LookupTableScalingSystem

Daniel Ayres edited this page Apr 15, 2015 · 1 revision

Constants for single precision:

    public static final int SCALING_FACTOR_COUNT = 254; // -126, 127
    public static final int SCALING_FACTOR_OFFSET = 126; // the zero point
    private static final int SCALING_EXPONENT_THRESHOLD = 20;

The actual scaling factors and their logs are pre-calculated for these exponents:

        int exponent = -126;
        for (int i = 0; i < SCALING_FACTOR_COUNT; i++) {
            scalingFactors[i] = Math.pow(2.0, exponent);
            logScalingFactors[i] = Math.log(scalingFactors[i]);
            exponent ++;
        }

When calculating the partial likelihoods the absolute value of their exponents is bit-wise ORed into an variable:

     exponent |= Math.abs(Math.getExponent(x));

After calculating the partial likelihoods for a node, this variable is tested to see if it is greater than SCALING_EXPONENT_THRESHOLD in which case a rescaling is triggered for that set of partials.

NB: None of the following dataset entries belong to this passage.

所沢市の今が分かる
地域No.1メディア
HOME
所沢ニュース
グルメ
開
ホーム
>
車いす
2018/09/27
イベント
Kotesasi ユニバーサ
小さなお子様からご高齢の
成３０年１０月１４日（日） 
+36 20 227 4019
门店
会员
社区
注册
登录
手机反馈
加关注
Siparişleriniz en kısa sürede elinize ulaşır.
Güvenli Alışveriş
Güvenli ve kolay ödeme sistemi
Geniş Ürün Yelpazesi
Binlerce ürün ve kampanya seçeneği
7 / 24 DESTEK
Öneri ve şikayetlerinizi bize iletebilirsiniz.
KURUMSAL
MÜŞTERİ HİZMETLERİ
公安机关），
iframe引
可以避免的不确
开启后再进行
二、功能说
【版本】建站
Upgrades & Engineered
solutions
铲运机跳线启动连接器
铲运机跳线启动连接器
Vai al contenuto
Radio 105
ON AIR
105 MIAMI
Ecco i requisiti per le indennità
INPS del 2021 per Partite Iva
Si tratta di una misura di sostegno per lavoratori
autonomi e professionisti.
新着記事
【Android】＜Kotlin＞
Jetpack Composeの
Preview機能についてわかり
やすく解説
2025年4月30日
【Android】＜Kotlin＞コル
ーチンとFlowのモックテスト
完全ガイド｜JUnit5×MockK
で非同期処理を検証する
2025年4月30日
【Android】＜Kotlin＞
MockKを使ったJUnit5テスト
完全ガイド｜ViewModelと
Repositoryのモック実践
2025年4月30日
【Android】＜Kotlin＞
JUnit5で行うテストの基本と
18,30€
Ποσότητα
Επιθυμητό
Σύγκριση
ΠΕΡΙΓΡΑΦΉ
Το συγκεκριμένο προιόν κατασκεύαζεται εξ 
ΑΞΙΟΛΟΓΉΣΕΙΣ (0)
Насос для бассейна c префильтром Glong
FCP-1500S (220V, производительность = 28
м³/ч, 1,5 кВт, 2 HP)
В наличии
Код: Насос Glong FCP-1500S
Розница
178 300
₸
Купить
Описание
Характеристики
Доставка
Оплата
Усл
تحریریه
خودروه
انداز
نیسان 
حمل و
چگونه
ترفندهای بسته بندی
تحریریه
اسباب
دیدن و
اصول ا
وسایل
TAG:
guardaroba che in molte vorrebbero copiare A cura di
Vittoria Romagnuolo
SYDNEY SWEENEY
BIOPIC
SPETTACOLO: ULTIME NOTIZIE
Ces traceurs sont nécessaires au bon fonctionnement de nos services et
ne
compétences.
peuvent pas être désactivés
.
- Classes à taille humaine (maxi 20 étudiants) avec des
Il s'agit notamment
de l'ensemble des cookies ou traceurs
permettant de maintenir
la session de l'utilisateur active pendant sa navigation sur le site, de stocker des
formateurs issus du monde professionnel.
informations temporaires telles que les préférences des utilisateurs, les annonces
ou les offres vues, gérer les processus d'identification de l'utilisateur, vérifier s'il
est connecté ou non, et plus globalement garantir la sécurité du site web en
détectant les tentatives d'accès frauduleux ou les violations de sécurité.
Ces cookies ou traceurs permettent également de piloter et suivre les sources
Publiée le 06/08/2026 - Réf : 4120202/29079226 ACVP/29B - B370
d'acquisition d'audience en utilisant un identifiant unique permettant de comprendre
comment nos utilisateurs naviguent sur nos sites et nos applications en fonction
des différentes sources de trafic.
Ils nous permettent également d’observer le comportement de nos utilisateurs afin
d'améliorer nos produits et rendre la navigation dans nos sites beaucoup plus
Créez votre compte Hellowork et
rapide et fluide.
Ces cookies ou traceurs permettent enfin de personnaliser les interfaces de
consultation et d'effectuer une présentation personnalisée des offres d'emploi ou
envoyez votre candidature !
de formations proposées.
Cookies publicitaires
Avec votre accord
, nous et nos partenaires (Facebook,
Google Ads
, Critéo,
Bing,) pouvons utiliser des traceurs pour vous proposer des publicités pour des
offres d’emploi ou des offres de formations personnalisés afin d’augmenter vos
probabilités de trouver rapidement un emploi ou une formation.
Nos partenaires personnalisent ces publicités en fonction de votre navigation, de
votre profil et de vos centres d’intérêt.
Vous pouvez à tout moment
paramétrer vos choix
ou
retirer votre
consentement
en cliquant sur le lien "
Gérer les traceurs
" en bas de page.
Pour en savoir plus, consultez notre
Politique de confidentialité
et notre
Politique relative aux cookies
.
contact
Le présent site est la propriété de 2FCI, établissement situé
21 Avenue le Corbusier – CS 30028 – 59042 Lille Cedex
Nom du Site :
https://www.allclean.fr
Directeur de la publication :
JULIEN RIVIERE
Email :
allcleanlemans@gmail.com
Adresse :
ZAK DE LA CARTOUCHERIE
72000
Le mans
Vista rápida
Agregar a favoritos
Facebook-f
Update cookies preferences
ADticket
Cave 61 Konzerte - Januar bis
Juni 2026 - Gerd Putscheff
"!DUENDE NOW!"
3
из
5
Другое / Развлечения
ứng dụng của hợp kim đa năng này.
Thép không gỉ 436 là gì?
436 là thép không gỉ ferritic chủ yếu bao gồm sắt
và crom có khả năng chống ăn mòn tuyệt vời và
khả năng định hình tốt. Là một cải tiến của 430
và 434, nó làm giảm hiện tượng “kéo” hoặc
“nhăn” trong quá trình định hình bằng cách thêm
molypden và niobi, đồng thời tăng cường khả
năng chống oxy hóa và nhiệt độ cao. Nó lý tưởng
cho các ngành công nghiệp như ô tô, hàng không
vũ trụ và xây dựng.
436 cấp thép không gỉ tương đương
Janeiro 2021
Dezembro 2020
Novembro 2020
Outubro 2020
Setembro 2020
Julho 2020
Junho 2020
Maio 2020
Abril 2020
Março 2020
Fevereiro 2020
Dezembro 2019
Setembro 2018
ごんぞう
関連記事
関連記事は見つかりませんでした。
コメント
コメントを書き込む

    private void rescalePartials(final int bufferIndex) {

        double[] partials = this.partials[bufferIndex];
        int[] counts = scalingFactorCounts[bufferIndex];

        int u = 0;
        for (int l = 0; l < categoryCount; l++) {

            for (int k = 0; k < patternCount; k++) {

                double maxValue = partials[u];

                for (int i = 1; i < stateCount; i++) {

                    if (partials[u + i] > maxValue) {
                        maxValue = partials[u + i];
                    }
                }

                // find the exponent for the largest value
                int exponent = Math.getExponent(maxValue);
                if (exponent != 0) {
                    // invert and offset it to get the index of the appropriate scale factor
                    int index = SCALING_FACTOR_OFFSET - exponent;
                    double scalingFactor = scalingFactors[index];

                    // increment the count of how many times this factor has been used
                    counts[index] ++;

                    // do the rescaling
                    for (int i = 0; i < stateCount; i++) {
                        partials[u] *= scalingFactor;
                        u++;
                    }
                }
            }
        }
    }

Finally the log scale factors are subtracted from the log likelihood:

            int[] rootCounts = scalingFactorCounts[bufferIndices[0]];
            for (int i = 0; i < SCALING_FACTOR_COUNT; i++) {
                // we multiplied the scaling factors in so now subtract the logs
                outSumLogLikelihood[0] -= rootCounts[i] * logScalingFactors[i];
            }

A few other notes:

  • I don't accumulate the largest exponent in updateStatesStates as this is a 'cherry' subtending two tips and we can probably assume that there are no scaling issues on these.
  • The counts of scaling factors need to be accumulated from descendent nodes but this can be done in the calls that calculate the partial likelihoods. As the scaling count buffers 'shadow' the partial buffers, the same indices should be used. updateStatesStates simply zeros its counts as it isn't going to scale cherries, updateStatesPartials just copies the counts from the internal node and updatePartialsPartials adds the counts from the two nodes below.
  • The drawback of this scheme is that individual site likelihoods can't be calculated. If this is required then the count buffers would become arrays of indices, one for each site, indexing the exponent used (although this could be byte array saving 1/4 of the space over storing actual factors.